Requirement A — Gather every line of the listing that contains the string "hijo", treating case as significant.

Page extract —
%%

Still, it is not easy to say what the parents ought to do. Even when they happen to know an answer, it would often be too complicated to explain. My parents developed a strategy of buying some books for us three small boys, consisting mainly of pictures, which tried to explain how steam trains worked, or thermometers, or electric fires. These books must have made a deep impression on me, as I can still remember them clearly: The Wonder Book Of Why and What, and The Wonder Book Of When And Where (that was for history and geography), and the Wonder Book of Who and Why (that was biographies). So quite often my mother could say: “Well,
let’s look up your question”, and we would consult the book together. I puzzled over the pictures while she was covertly reading the text, which would give her at least the outline of an explanation. I did not notice what she was doing; it never occurred to me that she did not know everything already. When she was an old lady she told me that most of what she knew of basic science had been learned while reading these books quickly as we children looked at the pictures.

%%

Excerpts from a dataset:
%%

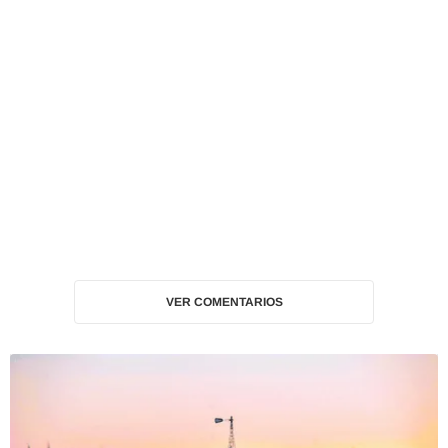
VER COMENTARIOS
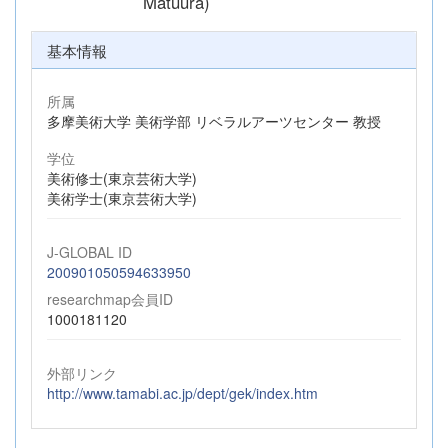
Matuura)
基本情報
所属
多摩美術大学 美術学部 リベラルアーツセンター 教授
学位
美術修士(東京芸術大学)
美術学士(東京芸術大学)
J-GLOBAL ID
200901050594633950
researchmap会員ID
1000181120
外部リンク
http://www.tamabi.ac.jp/dept/gek/index.htm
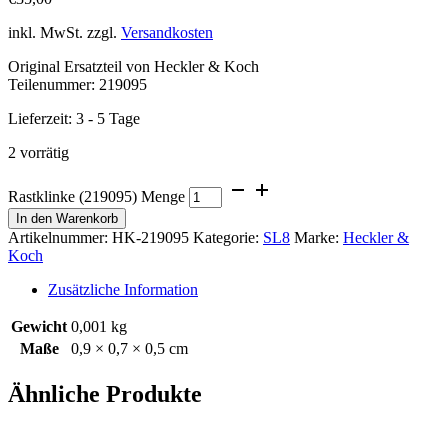
inkl. MwSt.
zzgl.
Versandkosten
Original Ersatzteil von Heckler & Koch
Teilenummer: 219095
Lieferzeit:
3 - 5 Tage
2 vorrätig
Rastklinke (219095) Menge
In den Warenkorb
Artikelnummer:
HK-219095
Kategorie:
SL8
Marke:
Heckler &
Koch
Zusätzliche Information
Gewicht
0,001 kg
Maße
0,9 × 0,7 × 0,5 cm
Ähnliche Produkte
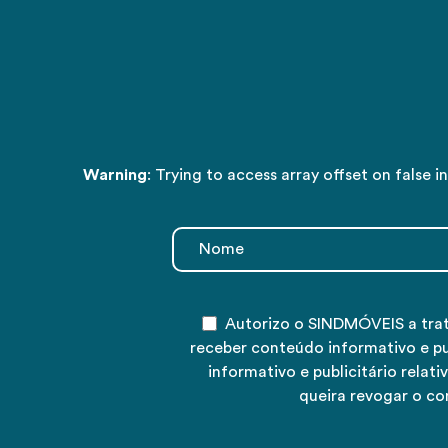
Warning
: Trying to access array offset on false i
Autorizo o SINDMÓVEIS a tra
receber conteúdo informativo e p
informativo e publicitário rela
queira revogar o co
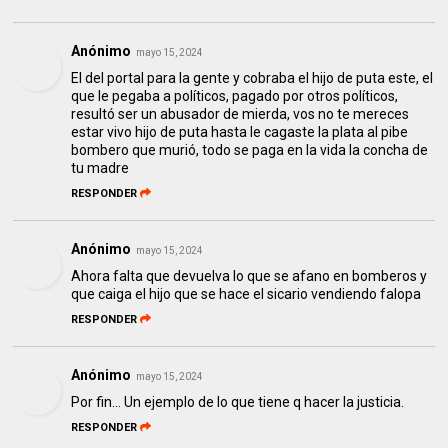
Anónimo
mayo 15, 2024
El del portal para la gente y cobraba el hijo de puta este, el
que le pegaba a políticos, pagado por otros políticos,
resultó ser un abusador de mierda, vos no te mereces
estar vivo hijo de puta hasta le cagaste la plata al pibe
bombero que murió, todo se paga en la vida la concha de
tu madre
RESPONDER
Anónimo
mayo 15, 2024
Ahora falta que devuelva lo que se afano en bomberos y
que caiga el hijo que se hace el sicario vendiendo falopa
RESPONDER
Anónimo
mayo 15, 2024
Por fin... Un ejemplo de lo que tiene q hacer la justicia.
RESPONDER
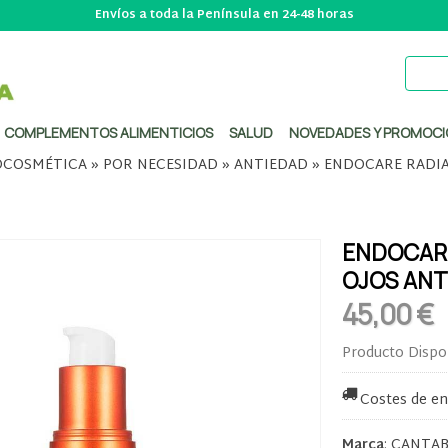
Envíos a toda la Península en 24-48 horas
COMPLEMENTOS ALIMENTICIOS
SALUD
NOVEDADES Y PROMOCI
COSMÉTICA
»
POR NECESIDAD
»
ANTIEDAD
»
ENDOCARE RADIA
ENDOCAR
OJOS ANT
45,00 €
Producto Dispo
Costes de en
Marca
:
CANTAB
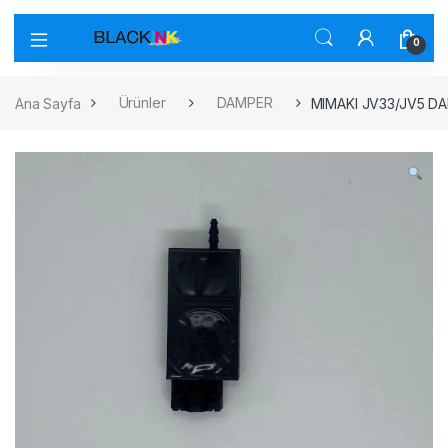
0
Ana Sayfa
Ürünler
DAMPER
MIMAKI JV33/JV5 D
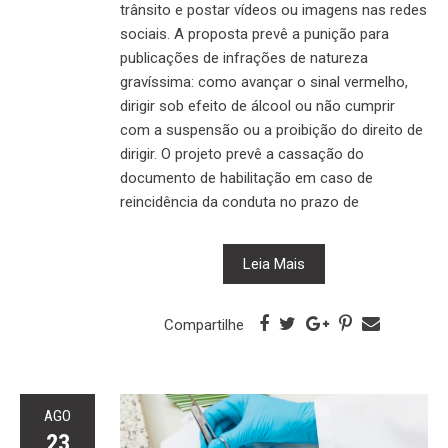
trânsito e postar vídeos ou imagens nas redes
sociais. A proposta prevê a punição para
publicações de infrações de natureza
gravíssima: como avançar o sinal vermelho,
dirigir sob efeito de álcool ou não cumprir
com a suspensão ou a proibição do direito de
dirigir. O projeto prevê a cassação do
documento de habilitação em caso de
reincidência da conduta no prazo de
Leia Mais
Compartilhe
AGO
23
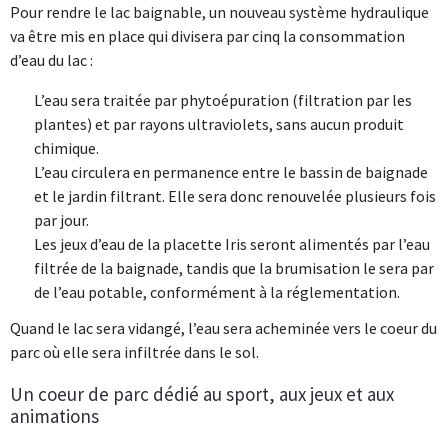
Pour rendre le lac baignable, un nouveau système hydraulique
va être mis en place qui divisera par cinq la consommation
d’eau du lac :
L’eau sera traitée par phytoépuration (filtration par les
plantes) et par rayons ultraviolets, sans aucun produit
chimique.
L’eau circulera en permanence entre le bassin de baignade
et le jardin filtrant. Elle sera donc renouvelée plusieurs fois
par jour.
Les jeux d’eau de la placette Iris seront alimentés par l’eau
filtrée de la baignade, tandis que la brumisation le sera par
de l’eau potable, conformément à la réglementation.
Quand le lac sera vidangé, l’eau sera acheminée vers le coeur du
parc où elle sera infiltrée dans le sol.
Un coeur de parc dédié au sport, aux jeux et aux
animations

%%

Requirement B — Continue the account of the Wonder Books from the point at which it ends.

Task answer A —
El del portal para la gente y cobraba el hijo de puta este, el
estar vivo hijo de puta hasta le cagaste la plata al pibe
que caiga el hijo que se hace el sicario vendiendo falopa

Task answer B —
Another tactic which parents can use is to invent some answer, which will satisfy the children for the time being, until they are old enough to understand the true answer. Of course the parents also hope that the questions will be forgotten.
I can recall when I was four years old, and had followed my mother into the kitchen where she was doing something. I noticed a big clock on the kitchen table giving a loud tick-tock.
I asked my mother: “Mummy, what’s that noise?” My mother, probably pleased at having been asked such a simple question, told me: “It’s the clock, Trevor. Listen! The clock is saying tick-tock. D’you hear it? Tick-tock, tick-tock.” That silenced me for a bit, as I looked at it from the front and the back and then put my ear to it to listen attentively, whispering along with the clock: “Tick-tock, tick-tock.” My mother got on with what she was doing. But small boys get bored very quickly. I said: “Why does it go on saying tick-tock, tick-tock? Why doesn’t it say something else?”
That was more difficult to answer. But I was the third son, so my mother had had considerable experience of just such questions, from my two elder brothers. She replied without hesitation: “Because it likes saying tick-tock. That’s what it likes doing. It just says tick-tock because it likes that.”
I argued: “Why does it like saying the same thing? Why doesn’t it want to say something else?”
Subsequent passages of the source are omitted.